**Excerto do texto:**
====================

Revolução democrática da justiça

Se a crise, a precarização dos direitos e o enfraquecimento das garantias são, entre o mais, o quadro que hoje conhecemos, ocorre perguntar: de que lado estão o Direito e os tribunais?

Vivemos um tempo de asfixiante fechamento de alternativas democráticas progressistas que tenham por objectivo melhorar as condições de vida dos portugueses.

Mas elas têm de ser encontradas, e têm de ser, ao mesmo tempo, superadas as políticas actuais que envolvem o empobrecimento do país e que fazem aumentar os níveis da pobreza generalizada das populações, que enfraquecem ou eliminam direitos que se julgavam escritos em pedra na CRP e que obedecem a tutelas estrangeiras executadas com a conivência servil do alto poder político, concentrado todo Presidente da República, Assembleia da República e Governo numa classe partidária de direita. Políticas que acarretam a perda da estabilidade mínima que é indispensável para planear a vida familiar, o desempenho profissional, a educação dos filhos, o amparo da terceira idade.

Este quadro asfixiante invade também uma área importante da vida colectiva o acesso ao Direito e à Justiça e é preciso buscar aí melhorias para a vida dos portugueses. Mesmo que seja uma ousadia utópica o único meio de lutar contra o transe urgente que proíbe os portugueses de desejar o seu bem-estar e a normalidade democrática (o “direito à felicidade” que se encontrava escrito na Declaração da Independência dos EUA).

====================

**Material fornecido:**

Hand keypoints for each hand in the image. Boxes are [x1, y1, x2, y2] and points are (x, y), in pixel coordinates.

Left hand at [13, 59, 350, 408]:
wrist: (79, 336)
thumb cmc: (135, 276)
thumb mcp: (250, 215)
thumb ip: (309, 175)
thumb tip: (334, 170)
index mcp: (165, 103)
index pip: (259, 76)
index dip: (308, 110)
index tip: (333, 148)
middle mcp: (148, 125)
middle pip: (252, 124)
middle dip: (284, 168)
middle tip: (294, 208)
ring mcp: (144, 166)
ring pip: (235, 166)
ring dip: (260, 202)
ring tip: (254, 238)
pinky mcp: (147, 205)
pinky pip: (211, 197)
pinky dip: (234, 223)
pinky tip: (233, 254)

====================

**Tarefa:**
Diga se cada afirmação a seguir está de acordo com o excerto sobre a justiça, respondendo sim ou não e citando as palavras do texto que decidem a resposta.
1. As políticas actuais fazem crescer a pobreza das populações.
2. O alto poder político está dividido entre partidos de direita e de esquerda.
3. O "direito à felicidade" estava escrito na Constituição portuguesa.

**Resposta:**
1. Sim: "fazem aumentar os níveis da pobreza generalizada das populações".
2. Não: "concentrado todo Presidente da República, Assembleia da República e Governo numa classe partidária de direita".
3. Não: "o “direito à felicidade” que se encontrava escrito na Declaração da Independência dos EUA".